骨盤まわりを柔らかくするストレッチで代謝もアップ
骨盤の周囲が柔らかくなった場合のメリットについて仲川さんは、「腰痛の改善、予防に加えて、股関節と腰の骨の動きが大きくなるので、代謝もアップします」と話します。ではここで、そのためのストレッチ法を仲川さんにレクチャーしてもらいましょう。
<壁に寄りかかり・足ストレッチ>
壁を背に、壁から20~30cmほど離れて足を肩幅に開いて立ちます。上体を前に倒しながら、おしりを壁に軽くつけて寄りかかりましょう。次に、かかとで体を支えるようにしてつま先を持ち上げ、前かがみになって手で足首を持ちます。無理な場合は、手の指先でつま先をつかみましょう。全身の力を抜き、上半身の重さを利用して体を伸ばし、自然呼吸で10~15秒キープ。その後、元の姿勢に戻ってひと呼吸おきます。
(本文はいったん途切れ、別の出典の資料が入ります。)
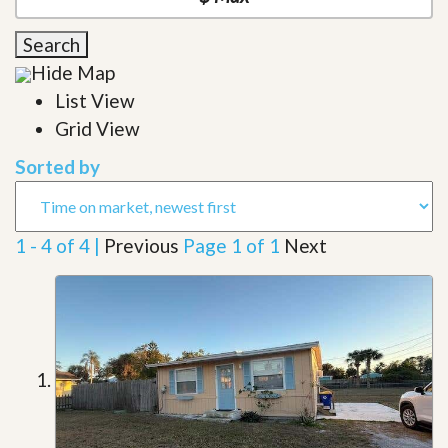
Search
Hide Map
List View
Grid View
Sorted by
1 - 4 of 4 |
Previous
Page 1 of 1
Next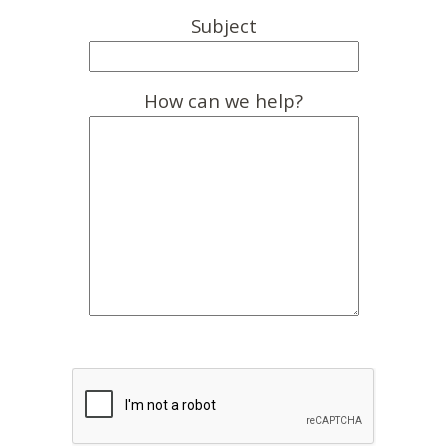
Subject
How can we help?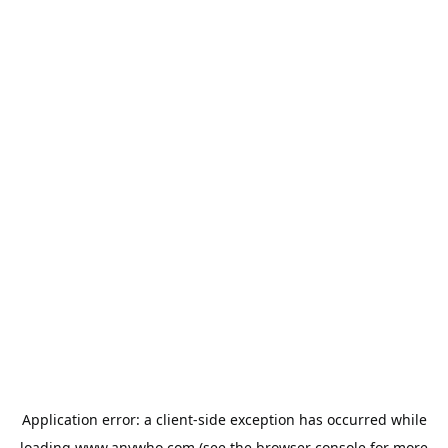
Application error: a
client
-side exception has occurred while
loading
www.anywho.com
(see the
browser console
for more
これを3~5回ほど繰り返しましょう。
ふとももの裏とふくらはぎの筋肉がよく伸びるのを感じるでしょう。壁とおしりの距離が近いほど、ストレッチの際に体にかかる力が強くなりますが、いずれも壁に寄りかかっているので、安全に行うことができます。
<イスに座って足上げ前かがみ・おしりのストレッチ>
イスに浅く腰をかけて、右の足を左のふとももの上に乗せます。背筋を伸ばし、上体を前へ倒しましょう。そのまま自然呼吸で10~15秒キープし、元の姿勢に戻ります。次に左右の足を替えて同様に行いましょう。左右を1回として3~5回ほど繰り返します。
足を上げたほうのおしりの筋肉が伸びるのがわかるでしょう。
<イスに座ってひざ抱え・背中、腰、おしりのストレッチ>
イスに浅く腰をかけ、右の膝(ひざ)を両方の手で抱えて胸に近づけます。自然呼吸で10~15秒キープし、元の姿勢に戻ります。次に左の足も同様に行い、左右を1回として3~5回ほど繰り返します。
抱え込むほどに、背中から腰、おしりの筋肉が伸びるのを感じるでしょう。
「イスに座ってのストレッチでは、左右のどちらかのほうが曲がりにくい、痛いといったことがあれば、そちらを1・2回多く行ってください。左右のバランスをとることはとても重要です。そして、ストレッチ後に再度、最初に行った立位体前屈でのチェックを行いましょう」と仲川さん。
いかがでしょうか。目標の状態になったでしょうか。仲川さんは結果について、次のアドバイスを加えます。
「これらのストレッチでは、結果はすぐに出やすいのですが、翌日にはまた硬くなっている、デスクワークが長かったときや疲れた日は硬い、1カ月放置したらかちかちだったなど、柔軟度は日々変化します。加齢によってもどんどん硬くなります。起床時や寝る前、それにできるときにはいつでも実践し、週に2~3回は継続してください」
さっそく実践してみました。当初、指先が床まで10cm以上届かなかったのが、これらのストレッチをひとめぐりしただけで、床まですっと着くようになりました。同時に体が軽快になったように感じ、この変化には元気が出ました。しかし、1週間なにもしないと、またもや指先が床から遠くなっていました。骨盤まわりの柔軟性には、日々の継続が重要ということも分かりました。思い当たる人はぜひお試しください。